00:10 Il ne s'agissait ni de les créer ni de les inventer, pour reprendre la terminologie de
00:16 Jaco dans le documentaire de Miller, mais de les aider à faire décoller leur carrière
00:22 en leur donnant accès à des rôles, à des productions de dimension internationale, en
00:27 leur faisant miroiter une sorte de promotion canapé, selon l'idée que les femmes doivent
00:33 coucher pour réussir.
00:34 L'argument n'était ni l'amour ni vivre ensemble, mais l'accès à un pouvoir social, financier,
00:44 assorti de la menace tacite qu'elles avaient intérêt à céder, c'était ça ou leur
00:50 carrière brisée.
00:51 La logique de prédation était assumée, claire, chiffrable, calculable, bien que sans
01:00 obligation de résultat.
01:01 Le Me Too à la française n'a rien à voir avec ça.

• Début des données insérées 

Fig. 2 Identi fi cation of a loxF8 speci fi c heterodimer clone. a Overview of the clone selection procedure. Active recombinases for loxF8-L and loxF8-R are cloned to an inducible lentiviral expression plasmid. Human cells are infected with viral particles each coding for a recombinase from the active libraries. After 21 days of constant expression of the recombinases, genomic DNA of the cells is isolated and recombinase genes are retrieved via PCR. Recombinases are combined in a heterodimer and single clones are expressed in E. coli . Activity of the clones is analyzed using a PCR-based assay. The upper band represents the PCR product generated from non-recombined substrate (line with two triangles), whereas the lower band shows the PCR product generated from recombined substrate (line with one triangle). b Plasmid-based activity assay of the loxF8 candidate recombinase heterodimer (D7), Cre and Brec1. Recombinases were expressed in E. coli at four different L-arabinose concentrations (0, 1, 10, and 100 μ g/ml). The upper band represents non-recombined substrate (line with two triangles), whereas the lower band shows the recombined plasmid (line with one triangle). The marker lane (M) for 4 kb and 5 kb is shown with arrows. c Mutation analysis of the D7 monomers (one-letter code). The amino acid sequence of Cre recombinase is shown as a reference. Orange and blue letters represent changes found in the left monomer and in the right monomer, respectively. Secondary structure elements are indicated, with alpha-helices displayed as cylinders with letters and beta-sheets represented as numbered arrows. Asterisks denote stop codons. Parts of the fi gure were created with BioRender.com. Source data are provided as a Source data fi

01:06 Il concerne des adolescentes, mineures, en deçà de l'âge du consentement, qui deviennent
01:14 l'objet sexuel d'hommes qui ont l'âge de leur père et qui pourraient être des amis
01:18 ou des amants de leur mère.
01:20 Ça ressemble à l'inceste, sans en être.

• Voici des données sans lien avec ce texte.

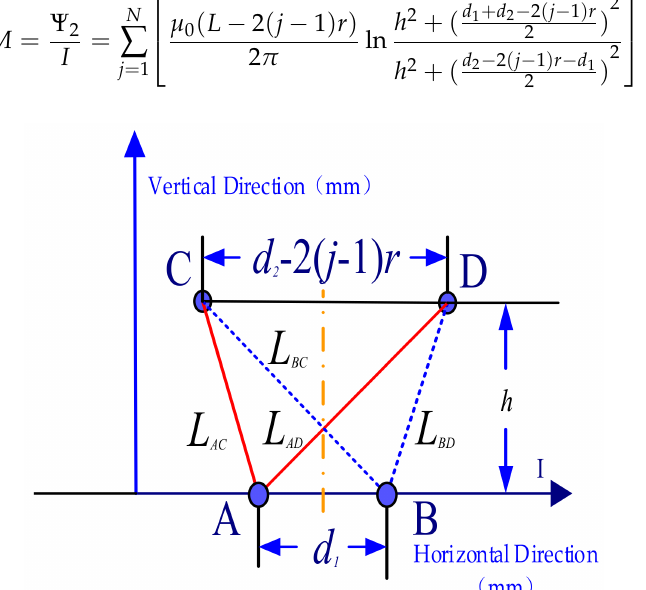
Figure 7. Vertical equivalent diagram between the track and the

01:24 La fille n'est pas leur fille.
01:26 Mais c'est la même logique, adaptée.
01:30 Celui qui a l'âge d'être leur père peut en jouir sans avoir à se cacher.
01:36 L'argument n'est pas financier, c'est « je t'aime », comme dans l'inceste,
01:46 comme en famille, c'est la même logique.
01:49 Et ça porte un nom, le viol sur mineur.
01:52 Le Me Too à la française a été déclenché par le viol sur mineur.
01:57 Mais le mot que tout le monde utilise depuis le début de cette affaire, c'est « emprise
02:03 ». Emprise, un mot abstrait, psychologique, moins net, difficile à décrire, flou, un
02:14 mot d'adulte.
02:15 Les enfants ne sont pas sous l'emprise de leurs parents.
02:19 Ils sont les enfants.
02:21 Dans le viol sur mineur, les enfants ne sont pas sous l'emprise de l'homme qui a l'âge
02:26 de leur père.
02:27 Ils sont violés par un homme qui pourrait être un ami de leur mère.
02:33 Ils organisent une rivalité mère-fille en les mettant sur le même plan.
02:38 Humiliation garantie de celle qui a son âge.
02:41 Lui, l'homme, au milieu.
02:45 Ils couchent alternativement avec les deux.
02:47 Par la magie du cinéma, la femme, comme c'est arrivé à Jane Birkin, script sur le tournage
02:57 de La fille de 15 ans peut assister à une scène de sexe entre son compagnon et l'actrice
03:02 mineure.
03:03 Notre Me Too, en France, a été déclenché par le viol sur mineur, qui n'est pas l'inceste
03:15 mais dont le prédateur reprend le scénario pour le jouer et en jouir.
03:20 La victime est un accessoire du jeu, un jeu qui infériorise les femmes de son âge et
03:30 un trophée qui le valorise aux yeux des autres hommes.
03:34 La victime est un jouet, à qui on ne demande pas de consentir mais d'apprendre à faire
03:41 une fellation.
03:42 Elle est mise en rivalité avec la puissance de femmes adultes.
03:47 Elle a honte.
03:49 Elle sait que ces années-là ne se rattraperont pas.
03:53 Ici même, agacée qu'on lui pose des questions trop politiques sur Me Too aux Etats-Unis
04:02 et en France, Jodie Foster a dit « Vous êtes en retard, dépêchez-vous ».
04:08 On pourrait bien être en avance.
04:11 Parce qu'on s'attaque à la racine qui n'est pas l'argent, celle qui joue sur
04:18 les sentiments, la culpabilité, la rivalité avec la mère, la détresse, la honte.
04:25 La honte, pas la pudeur.
04:29 La honte toxique, celle dont on ne se débarrasse jamais.